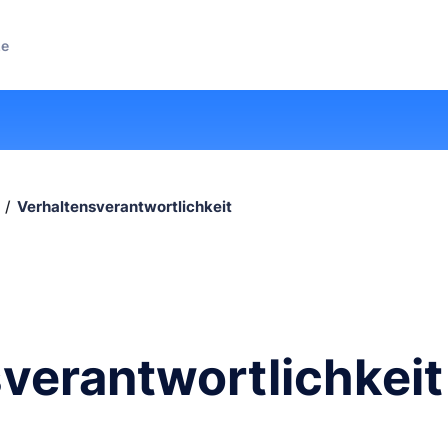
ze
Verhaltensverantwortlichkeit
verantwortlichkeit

==

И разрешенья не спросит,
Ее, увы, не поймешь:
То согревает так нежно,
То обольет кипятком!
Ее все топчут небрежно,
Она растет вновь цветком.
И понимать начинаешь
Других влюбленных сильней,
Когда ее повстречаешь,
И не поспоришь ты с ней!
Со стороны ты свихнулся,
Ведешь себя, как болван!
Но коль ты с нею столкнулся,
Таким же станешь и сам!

--- What this task involves ---
Put everything in the listing from the line containing "И разрешенья не" down to the line containing "Таким же станешь и сам!" into a Markdown table with two columns, Row and Line. Number each row and leave out any blank lines.

--- Solved exercise ---
| Row | Line |
|---|---|
| 1 | И разрешенья не спросит, |
| 2 | Ее, увы, не поймешь: |
| 3 | То согревает так нежно, |
| 4 | То обольет кипятком! |
| 5 | Ее все топчут небрежно, |
| 6 | Она растет вновь цветком. |
| 7 | И понимать начинаешь |
| 8 | Других влюбленных сильней, |
| 9 | Когда ее повстречаешь, |
| 10 | И не поспоришь ты с ней! |
| 11 | Со стороны ты свихнулся, |
| 12 | Ведешь себя, как болван! |
| 13 | Но коль ты с нею столкнулся, |
| 14 | Таким же станешь и сам! |